Rosemary grew up during World War Two (more on that next week) and the rationing that came with it. But she remembered in times of more when they would make jam and other preserved fruit, bottling it for the winter. It was one of the ways they lasted in the winter. The diet for those living on the farm was a simple one. Rosemary’s mother would write down the shopping list once a week and father would drive to the nearby town for the few essentials. They didn’t have giant supermarkets like they do now. Most of the food was grown on the land.

“Fancy restaurants and well-known chefs are much more recent. It was a long time after the war before our diet in England changed. In the summer, my parents would grow runner beans and broad beans and peas and potatoes and we ate those all summer until you were really tired of beans and peas. Then in the winter you got carrots and swede and turnips and that was even more boring. You had those every day. Oh and cabbage and brussels sprouts. But we grew all those things. And we didn’t eat a lot of chicken but we would eat a lot of beef.”

They also had rabbit. There were always wild rabbits on the farm and whenever her dad shot one they ate it for dinner.

And milk. They had plenty of that and would give some to the rest of the folks who worked on the farm as well.

But overall, life was simple and the effects of the war did not dissipate for some time afterward. In fact it wasn’t perhaps till Rosemary grew into her mid-to-late teens that her way of life began to change.

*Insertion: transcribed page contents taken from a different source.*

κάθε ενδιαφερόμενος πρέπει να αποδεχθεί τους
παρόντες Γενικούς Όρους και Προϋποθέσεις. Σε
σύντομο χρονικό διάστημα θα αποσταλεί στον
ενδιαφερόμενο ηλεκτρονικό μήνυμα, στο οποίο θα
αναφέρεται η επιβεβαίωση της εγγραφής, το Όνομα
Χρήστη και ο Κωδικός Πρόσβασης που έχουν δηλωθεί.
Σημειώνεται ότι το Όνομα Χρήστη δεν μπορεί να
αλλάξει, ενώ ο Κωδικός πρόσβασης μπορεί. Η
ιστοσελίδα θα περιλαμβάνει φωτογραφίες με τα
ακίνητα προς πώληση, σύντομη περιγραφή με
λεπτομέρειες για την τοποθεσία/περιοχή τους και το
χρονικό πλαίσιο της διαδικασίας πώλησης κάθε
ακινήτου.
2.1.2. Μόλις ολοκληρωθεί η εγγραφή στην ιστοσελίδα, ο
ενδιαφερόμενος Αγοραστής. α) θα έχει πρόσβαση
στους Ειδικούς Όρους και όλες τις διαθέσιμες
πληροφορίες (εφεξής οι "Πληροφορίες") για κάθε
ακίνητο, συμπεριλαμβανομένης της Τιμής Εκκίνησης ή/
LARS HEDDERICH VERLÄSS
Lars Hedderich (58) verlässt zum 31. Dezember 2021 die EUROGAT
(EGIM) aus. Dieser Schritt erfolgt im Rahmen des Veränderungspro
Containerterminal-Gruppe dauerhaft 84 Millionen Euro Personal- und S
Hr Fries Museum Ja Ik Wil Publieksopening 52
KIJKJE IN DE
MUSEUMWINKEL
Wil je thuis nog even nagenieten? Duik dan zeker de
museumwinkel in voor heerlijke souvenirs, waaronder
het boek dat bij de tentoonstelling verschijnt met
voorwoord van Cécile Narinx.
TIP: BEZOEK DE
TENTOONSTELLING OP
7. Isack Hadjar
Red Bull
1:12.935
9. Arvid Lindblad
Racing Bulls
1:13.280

When she was deciding to go off and become a teacher.

But that’s a story for another day.

Stay tuned for more stories from the life of Rosemary. Please note: these stories will not necessarily hold any chronological grounding. I chose to begin with the journey to Sicily because travelling played a major part in the life of Rosemary. There are also more stories from Sicily which might crop up. But these stories are designed as snippets of understanding into the life of Rosemary and while some will hold chronology, others may not.